Вернувшись к себе, Константинов сразу же взял папку с корреспонденцией. Особо срочной была помечена телеграмма от Славина:
«Есть ли сведения о Белью, предположительно русского происхождения, работает грузчиком в электросети отеля „Хилтон“, приблизительно шестидесяти лет. Имеются ли сведения на Джона Грегори Глэбба, рожден в Цинцинатти, воевал во Вьетнаме, до этого работал в Гонконге, откуда был отозван после скандала с транспортировкой наркотиков».
Константинов спросил секретаря:
– Ответ в Луисбург ушел?
– По первой позиции отрицательный, Константин Иванович.
– Так-таки ничего?
– Совершенно.
– Белью, Белью… Надо смотреть по Беллоу; Белоф, если предположить русского немца, Белю, допусти мы украинское происхождение, Белов, наконец. Так – широко – смотрели?
– Так – нет.
– Пусть смотрят. Немедленно. А что со второй позицией?

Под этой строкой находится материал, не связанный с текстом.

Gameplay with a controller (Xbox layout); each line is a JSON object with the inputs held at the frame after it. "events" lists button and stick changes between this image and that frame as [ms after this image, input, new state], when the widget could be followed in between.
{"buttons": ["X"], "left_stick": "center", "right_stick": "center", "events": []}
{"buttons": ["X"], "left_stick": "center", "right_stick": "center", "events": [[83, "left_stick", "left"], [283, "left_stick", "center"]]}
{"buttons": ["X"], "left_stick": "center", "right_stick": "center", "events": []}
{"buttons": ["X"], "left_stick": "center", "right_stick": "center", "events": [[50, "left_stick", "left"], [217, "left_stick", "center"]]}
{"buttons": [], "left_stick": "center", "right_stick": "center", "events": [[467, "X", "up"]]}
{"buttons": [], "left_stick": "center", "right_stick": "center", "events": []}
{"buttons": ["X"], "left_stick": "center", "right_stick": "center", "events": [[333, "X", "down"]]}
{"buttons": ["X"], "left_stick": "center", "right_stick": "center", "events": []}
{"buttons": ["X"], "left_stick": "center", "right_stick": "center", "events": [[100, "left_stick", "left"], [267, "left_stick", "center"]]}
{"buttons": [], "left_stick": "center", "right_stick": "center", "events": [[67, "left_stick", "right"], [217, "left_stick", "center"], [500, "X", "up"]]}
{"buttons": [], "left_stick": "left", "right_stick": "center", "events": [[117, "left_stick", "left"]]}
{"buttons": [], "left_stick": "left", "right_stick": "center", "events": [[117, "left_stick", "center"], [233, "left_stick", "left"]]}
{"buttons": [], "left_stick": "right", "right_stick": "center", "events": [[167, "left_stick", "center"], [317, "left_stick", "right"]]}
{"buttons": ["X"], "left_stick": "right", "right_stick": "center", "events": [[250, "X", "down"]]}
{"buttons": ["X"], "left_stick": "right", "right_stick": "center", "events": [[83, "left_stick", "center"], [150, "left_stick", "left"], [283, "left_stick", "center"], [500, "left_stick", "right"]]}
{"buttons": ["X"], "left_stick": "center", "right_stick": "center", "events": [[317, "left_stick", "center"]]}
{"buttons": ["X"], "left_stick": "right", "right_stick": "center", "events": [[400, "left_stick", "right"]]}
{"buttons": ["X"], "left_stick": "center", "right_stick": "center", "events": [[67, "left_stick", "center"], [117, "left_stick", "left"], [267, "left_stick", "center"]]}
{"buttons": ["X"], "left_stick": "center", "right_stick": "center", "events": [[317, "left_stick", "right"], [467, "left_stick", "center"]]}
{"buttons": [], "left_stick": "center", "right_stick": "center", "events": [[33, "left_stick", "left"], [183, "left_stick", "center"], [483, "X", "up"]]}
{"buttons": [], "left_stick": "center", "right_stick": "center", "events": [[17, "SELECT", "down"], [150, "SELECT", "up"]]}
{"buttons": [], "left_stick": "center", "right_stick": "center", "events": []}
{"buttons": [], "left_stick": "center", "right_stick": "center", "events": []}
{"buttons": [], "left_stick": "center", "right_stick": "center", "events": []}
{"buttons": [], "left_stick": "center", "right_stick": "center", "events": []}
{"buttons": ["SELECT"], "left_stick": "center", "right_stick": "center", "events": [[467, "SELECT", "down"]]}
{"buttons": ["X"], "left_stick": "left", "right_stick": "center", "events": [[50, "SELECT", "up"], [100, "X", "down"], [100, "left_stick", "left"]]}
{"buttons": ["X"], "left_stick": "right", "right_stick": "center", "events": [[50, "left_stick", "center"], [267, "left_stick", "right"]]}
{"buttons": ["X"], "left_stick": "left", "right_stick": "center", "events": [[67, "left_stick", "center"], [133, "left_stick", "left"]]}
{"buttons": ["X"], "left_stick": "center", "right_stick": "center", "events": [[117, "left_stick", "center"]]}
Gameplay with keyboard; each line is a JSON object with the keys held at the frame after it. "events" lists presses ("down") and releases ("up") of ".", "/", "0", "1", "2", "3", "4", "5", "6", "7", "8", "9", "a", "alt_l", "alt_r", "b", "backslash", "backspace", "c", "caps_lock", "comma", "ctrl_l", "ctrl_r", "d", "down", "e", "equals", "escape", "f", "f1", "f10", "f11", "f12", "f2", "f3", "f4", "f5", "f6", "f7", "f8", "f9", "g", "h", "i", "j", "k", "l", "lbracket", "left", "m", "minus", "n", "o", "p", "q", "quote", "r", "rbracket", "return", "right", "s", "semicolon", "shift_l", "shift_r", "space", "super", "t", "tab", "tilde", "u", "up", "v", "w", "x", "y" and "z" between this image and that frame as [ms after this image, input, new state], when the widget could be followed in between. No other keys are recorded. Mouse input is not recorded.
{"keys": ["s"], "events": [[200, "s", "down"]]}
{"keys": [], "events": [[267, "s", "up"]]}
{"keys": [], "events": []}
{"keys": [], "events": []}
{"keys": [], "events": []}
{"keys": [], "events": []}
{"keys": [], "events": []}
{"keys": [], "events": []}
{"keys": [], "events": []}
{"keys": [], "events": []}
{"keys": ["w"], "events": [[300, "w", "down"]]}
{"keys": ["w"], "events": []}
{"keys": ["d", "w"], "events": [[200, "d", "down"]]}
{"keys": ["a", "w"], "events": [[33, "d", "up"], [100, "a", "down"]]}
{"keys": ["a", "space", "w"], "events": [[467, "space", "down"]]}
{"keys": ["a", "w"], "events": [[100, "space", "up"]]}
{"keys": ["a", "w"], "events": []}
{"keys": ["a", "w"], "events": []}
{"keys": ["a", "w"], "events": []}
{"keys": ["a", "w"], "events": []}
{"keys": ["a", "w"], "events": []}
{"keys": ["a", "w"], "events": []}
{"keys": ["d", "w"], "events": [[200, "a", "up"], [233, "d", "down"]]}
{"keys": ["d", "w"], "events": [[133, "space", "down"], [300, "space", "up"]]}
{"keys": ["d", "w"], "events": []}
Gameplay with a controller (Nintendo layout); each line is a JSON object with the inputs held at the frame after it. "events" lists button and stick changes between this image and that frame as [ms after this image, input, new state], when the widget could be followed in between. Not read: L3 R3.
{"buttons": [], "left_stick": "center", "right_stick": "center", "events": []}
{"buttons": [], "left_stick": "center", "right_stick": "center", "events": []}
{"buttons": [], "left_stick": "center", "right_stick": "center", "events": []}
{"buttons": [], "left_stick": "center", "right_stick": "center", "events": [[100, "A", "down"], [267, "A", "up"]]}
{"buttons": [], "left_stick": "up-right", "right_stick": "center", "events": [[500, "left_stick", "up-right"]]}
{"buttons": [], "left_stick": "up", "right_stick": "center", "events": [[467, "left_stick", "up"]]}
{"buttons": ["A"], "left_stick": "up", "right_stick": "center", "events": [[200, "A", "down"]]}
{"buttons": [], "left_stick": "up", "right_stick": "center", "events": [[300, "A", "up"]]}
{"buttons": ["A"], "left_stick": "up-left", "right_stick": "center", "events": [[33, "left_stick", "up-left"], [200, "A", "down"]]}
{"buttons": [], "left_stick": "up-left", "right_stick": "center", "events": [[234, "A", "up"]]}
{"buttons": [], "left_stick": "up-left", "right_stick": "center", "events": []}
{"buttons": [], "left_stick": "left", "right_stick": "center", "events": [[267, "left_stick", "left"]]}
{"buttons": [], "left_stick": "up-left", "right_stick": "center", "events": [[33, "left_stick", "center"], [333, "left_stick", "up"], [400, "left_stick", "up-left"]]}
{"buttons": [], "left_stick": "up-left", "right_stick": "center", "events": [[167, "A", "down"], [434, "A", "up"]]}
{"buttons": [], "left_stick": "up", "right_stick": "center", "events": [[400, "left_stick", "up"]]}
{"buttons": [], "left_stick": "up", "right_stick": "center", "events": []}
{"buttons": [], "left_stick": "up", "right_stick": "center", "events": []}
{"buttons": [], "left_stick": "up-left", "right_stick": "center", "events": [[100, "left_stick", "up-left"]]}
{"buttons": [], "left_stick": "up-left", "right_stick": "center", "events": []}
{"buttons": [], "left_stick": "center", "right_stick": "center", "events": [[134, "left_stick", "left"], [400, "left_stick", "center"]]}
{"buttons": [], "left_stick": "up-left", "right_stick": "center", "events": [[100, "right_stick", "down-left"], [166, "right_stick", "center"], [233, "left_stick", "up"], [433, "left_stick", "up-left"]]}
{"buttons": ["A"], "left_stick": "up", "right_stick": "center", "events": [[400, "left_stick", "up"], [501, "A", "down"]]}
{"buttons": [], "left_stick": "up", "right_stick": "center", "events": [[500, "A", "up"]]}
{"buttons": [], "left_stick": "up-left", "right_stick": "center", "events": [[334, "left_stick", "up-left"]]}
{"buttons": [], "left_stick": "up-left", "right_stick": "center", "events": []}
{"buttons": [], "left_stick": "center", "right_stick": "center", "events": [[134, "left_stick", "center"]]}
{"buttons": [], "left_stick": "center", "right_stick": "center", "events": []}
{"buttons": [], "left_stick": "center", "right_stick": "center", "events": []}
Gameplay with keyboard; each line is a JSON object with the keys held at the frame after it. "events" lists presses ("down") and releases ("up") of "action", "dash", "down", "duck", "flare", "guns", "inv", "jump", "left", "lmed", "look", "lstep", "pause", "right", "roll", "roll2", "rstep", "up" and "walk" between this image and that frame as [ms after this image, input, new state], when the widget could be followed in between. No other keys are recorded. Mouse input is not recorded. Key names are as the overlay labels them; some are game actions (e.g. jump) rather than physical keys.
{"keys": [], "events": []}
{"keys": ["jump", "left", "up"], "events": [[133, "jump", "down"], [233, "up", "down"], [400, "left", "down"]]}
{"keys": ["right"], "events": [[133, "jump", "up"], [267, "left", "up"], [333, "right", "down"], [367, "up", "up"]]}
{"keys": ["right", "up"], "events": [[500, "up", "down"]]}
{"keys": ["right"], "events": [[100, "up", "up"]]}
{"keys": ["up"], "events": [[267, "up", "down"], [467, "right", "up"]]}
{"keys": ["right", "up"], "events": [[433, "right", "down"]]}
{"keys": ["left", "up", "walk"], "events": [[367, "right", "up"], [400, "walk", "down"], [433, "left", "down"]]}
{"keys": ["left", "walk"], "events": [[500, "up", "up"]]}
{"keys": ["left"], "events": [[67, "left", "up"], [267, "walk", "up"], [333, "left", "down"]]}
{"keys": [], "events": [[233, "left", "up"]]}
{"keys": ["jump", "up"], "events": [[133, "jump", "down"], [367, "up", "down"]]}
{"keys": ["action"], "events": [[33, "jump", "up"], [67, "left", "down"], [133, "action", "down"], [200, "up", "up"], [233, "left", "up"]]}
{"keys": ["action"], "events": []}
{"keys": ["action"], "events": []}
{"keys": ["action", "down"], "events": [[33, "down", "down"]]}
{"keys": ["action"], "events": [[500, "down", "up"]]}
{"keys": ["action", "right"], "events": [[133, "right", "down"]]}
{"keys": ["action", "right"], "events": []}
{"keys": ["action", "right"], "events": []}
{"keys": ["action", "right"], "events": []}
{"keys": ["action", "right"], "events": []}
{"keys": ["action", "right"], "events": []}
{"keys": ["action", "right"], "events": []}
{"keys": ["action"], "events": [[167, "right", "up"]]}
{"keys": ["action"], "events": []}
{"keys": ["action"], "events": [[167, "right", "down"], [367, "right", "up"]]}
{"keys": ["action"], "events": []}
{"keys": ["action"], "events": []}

– У нас проходят четыре Глэбба, связанных с ЦРУ. Ричард Пол, тридцать седьмого года рождения, но он не работал в Гонконге, потом…
– Славина интересуют те Глэббы, которые в Гонконге работали.
– Таких двое: Джон и Питер. Но Питер не воевал во Вьетнаме. Следовательно, остается Джон Глэбб. Что касается скандала, в котором он был замешан, то есть лишь ссылка на «Чайша аналисиз» и «Фар истерн икономик ревю». Некий Глэбб был задержан полицией в авиапорту в 1966 году, когда британская полиция арестовала людей Лао с чемоданом героина, оцененным в миллион долларов.
– Чемодан – это, как минимум, три миллиона. Дальше?
– Это было в первом сообщении. Потом имя Глэбба не упоминалось ни разу.
– Когда он попал во Вьетнам?
– В начале шестьдесят седьмого.
Константинов усмехнулся:
– Вьетнам для него был словно Восточный фронт для проштрафившихся немцев. По-моему, сходится, нет? Отправили материал в Луисбург?
– Ждали вас, Константин Иванович.
– Напрасно. Пусть сейчас же отправят. Какая у нас разница с Луисбургом? Три часа? Значит, сейчас там семь?
Константинов ошибся. Разница во времени с Луисбургом была иной.